3. The unfunded financial burden is prohibitive, especially for small and low-income providers.  
   At $290–$850 per device, plus recurring replacement costs due to short shelf lives (typically 12–18 months), this mandate would strain already under-resourced programs. Licensed child day centers—particularly nonprofit, rural, or community-based ones—operate on thin margins. These costs would inevitably divert funds from essential areas like staff wages, facility improvements, or expanded access for low-income families, exacerbating inequities in child care availability.    

4. This policy inappropriately shifts medical responsibilities from healthcare professionals to child care educators.  
   Child care providers are trained in basic first aid and emergency response, not advanced diagnostics or pharmacology. Designating them as de facto first responders for potential anaphylaxis blurs critical boundaries between child care and healthcare, potentially overwhelming staff and eroding focus on developmental activities. True medical oversight, such as through school nurses in K–12 settings, is absent in early childhood programs, making this a mismatched solution.

5. The requirements are ill-suited to the diverse structures of early childhood settings.  
   Unlike K–12 schools with on-site medical staff and centralized protocols, child care centers vary widely in size, staffing, and hours. Logistical challenges, including additional epi-pins needed for field trips.  These one-size-fits-all rules overlook the unique needs of smaller programs, where implementation could disrupt daily operations without proportional safety gains.

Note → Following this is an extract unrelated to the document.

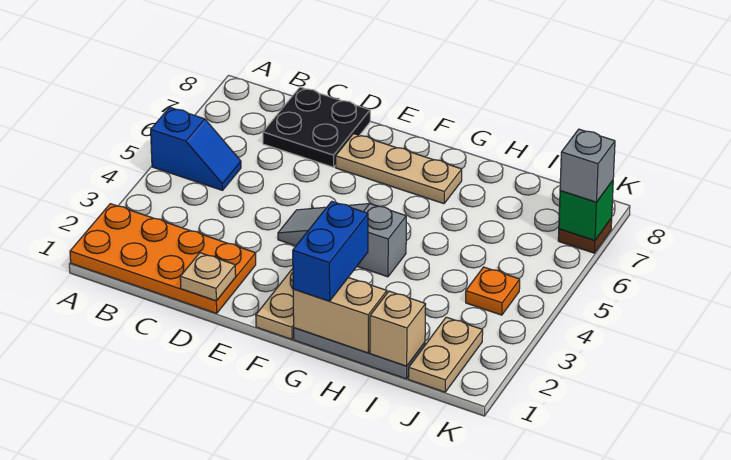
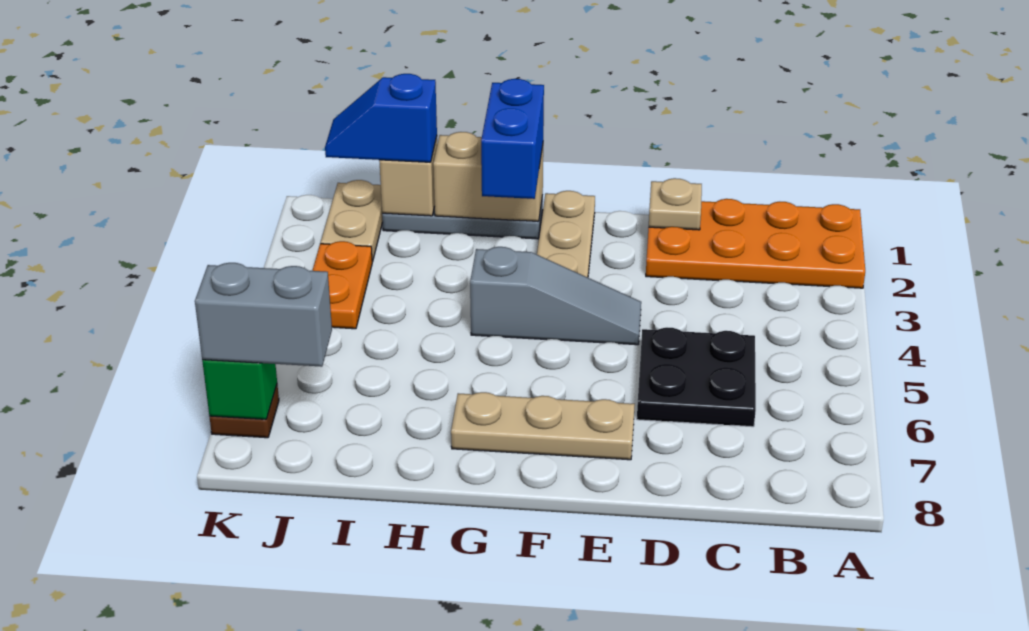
blue 1x2 slope [151,107,241,190] -> blue 1x2 slope moved to [325,74,437,162]
black 2x2 plate [263,87,370,167] -> black 2x2 plate moved to [637,328,756,427]
orange 1x1 plate [466,267,520,315] -> orange 1x2 plate [312,241,372,329]
grey 1x1 brick [560,129,615,202] -> grey 1x2 brick [195,263,332,367]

6. A targeted, collaborative approach—centered on families and medical providers—is more effective and equitable.  
   For children with known allergies, the current system fosters strong partnerships between families, pediatricians, and providers to supply and train on personalized epinephrine. For rare undiagnosed cases, immediate 911 activation and basic life support suffice until EMS arrives. We support additional training in recognizing the signs of an anaphylactic reaction and need to call 911. Mandating universal stock epinephrine overlooks this proven model, ignoring input from child care stakeholders who could help refine less burdensome alternatives, such as voluntary stockpiling or subsidies.

While fast-track regulations are intended for non-controversial updates, this proposal is inherently divisive due to its significant costs, liability implications, and uneven impact on Virginia's diverse child care ecosystem. Rushing it forward without dedicated funding or broader stakeholder engagement—such as town halls with small providers, rural representatives, and allergy experts—risks unintended consequences, like program closures or reduced enrollment in underfunded areas. A standard rulemaking process would allow time to explore cost offsets (e.g., state grants), pilot programs, or amendments to align with existing allergy protocols, ensuring the policy truly enhances safety without harming accessibility. I urge the Virginia Department of Education and Board of Education to withdraw this from fast-track consideration and commit to inclusive, evidence-based revisions.

I appreciate the VDOE's commitment to free training and invite further dialogue to strengthen child health protections in a sustainable way.